I was going to see if I could be appointed Bay Center Tavern Beer Sign Monitor but the city mothers gave that job to a Native American who is also a Veteran and has no history of political partisanship.

Then I thought  I might run for County Lug Nut Inspector but there’d be too much travel involved and overnight absences from my beloved.

So, since the previous owner of my house was at one time one of the 3 county commissioners … and because I was asked by several local supporters to think about running against incumbent Mr. Keino in his next re-election …  I considered it. 

But what if some woman runs against me and Keino … given the recent history in Pac County where two women easily ousted the incumbent  commissioner this year? Then you combine that the lack of success of the state’s most prominent Republican in winning out over the little women incumbents he’s tried 3 times to whup and failed, I get nervous.

So maybe my best bet is to set up an exploratory committee to look at running as a Republican in the next election, get elected governor and replace the current bureaucrats who obviously were brought in as hired guns to …

to …

oh heck, who knows why she appointed those foreign outsiders including the DSHS secretary who commutes to work from Wisconsin?

So I’m coming out of the closet today and announcing an exploratory committee to consider my joining the Republican money takers, I mean, party, and run against the Democrats in 2012 for governor.

I mean, going back to 2004 the only republican they could find who fit the mold as a Wall Street money attractor, BIAW stooge and national Republican marionette was Dino Rossi. So, I might as well pull up to the trough and put my mouth where the money is.

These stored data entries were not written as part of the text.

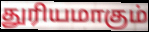
துரியமாகும்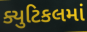
ક્યુટિકલમાં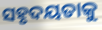
ସହୃଦୟତାକୁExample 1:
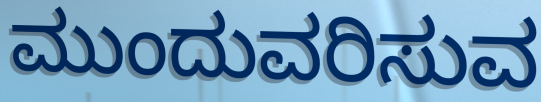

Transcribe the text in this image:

ಮುಂದುವರಿಸುವ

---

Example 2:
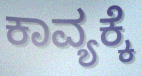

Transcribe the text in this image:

ಕಾವ್ಯಕ್ಕೆ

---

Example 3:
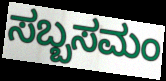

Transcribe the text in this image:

ಸಬ್ಬಸಮಂ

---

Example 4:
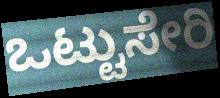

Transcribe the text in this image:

ಒಟ್ಟುಸೇರಿ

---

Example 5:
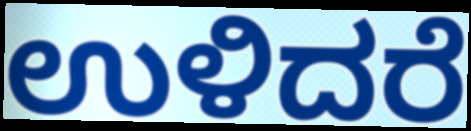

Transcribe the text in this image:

ಉಳಿದರೆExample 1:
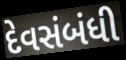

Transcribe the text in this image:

દેવસંબંધી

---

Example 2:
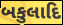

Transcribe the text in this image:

બકુલાદિ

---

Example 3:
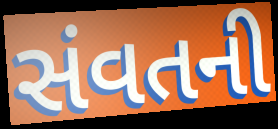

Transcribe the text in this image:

સંવતની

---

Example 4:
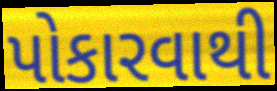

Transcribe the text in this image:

પોકારવાથી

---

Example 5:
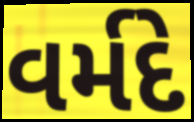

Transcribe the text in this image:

વર્મદે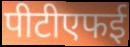
पीटीएफई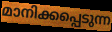
മാനിക്കപ്പെടുന്നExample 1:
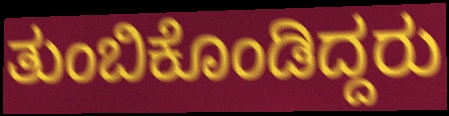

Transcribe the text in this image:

ತುಂಬಿಕೊಂಡಿದ್ದರು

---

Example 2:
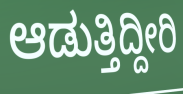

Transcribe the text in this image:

ಆಡುತ್ತಿದ್ದೀರಿ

Now I know you’re thinking … “aw he’s just being silly,” but hear me out.

If I follow the carefully laid out plan that state Republicans, the BIAW and those  pretend – conservative think-tankers had for our state,

I’d be able to put a bunch of homeless and disabled citizens out on the street,

release a few trouble-making perverts from prison wearing “Impeach Obama!” t-shirts as the state Republicans have been agitating about for the past three elections

and throw in busting the union and lowering all state employment to minimum-wage scale.

Wall street couldn’t help but come slobbering (I mean with mouths watering) in my direction to run against Murray or Cantwell. My age wouldn’t matter given the precedent set by Mr. McCain who won re-election this year even though he’s the last living American to have heard the Gettysburg Address in person.

As the wife of a U.S. senator, Lietta would not need Obamacare so she could politicize her words against my political foes with total disdain and devoted loyalty a good wife should evince (sorry to those who can’t use “evince” in a sentence.)

So if you’re looking for a ground-level opportunity here it is, 15 feet above sea-level on the Willapa Bay.

I’m looking for ideas for slogans, logos, catch phrases and disinformation issues from which to launch a serious Republican candidacy.

As I’ve stated before, had Dino Rossi been the incumbent this year instead of Patty Murray,  even a mediocre tea-party candidate would have knocked him out of the primary …

… se we don’t need to worry as to whether or not initially the state and national republican party embrace me as their guy.

When the only viable party candidateto me is Harvy Hoehandle from Elk Snout, Washington, they’ll come around to me with their hats and the money pouches in their hands.

I’ll be able to pay my bills and buy a brand new in-America-made Toyota.

Think of my candidacy in the following tradition:

”Vote RUGER! Never too late to change horses in mid-stream or while cleaning out the barn!”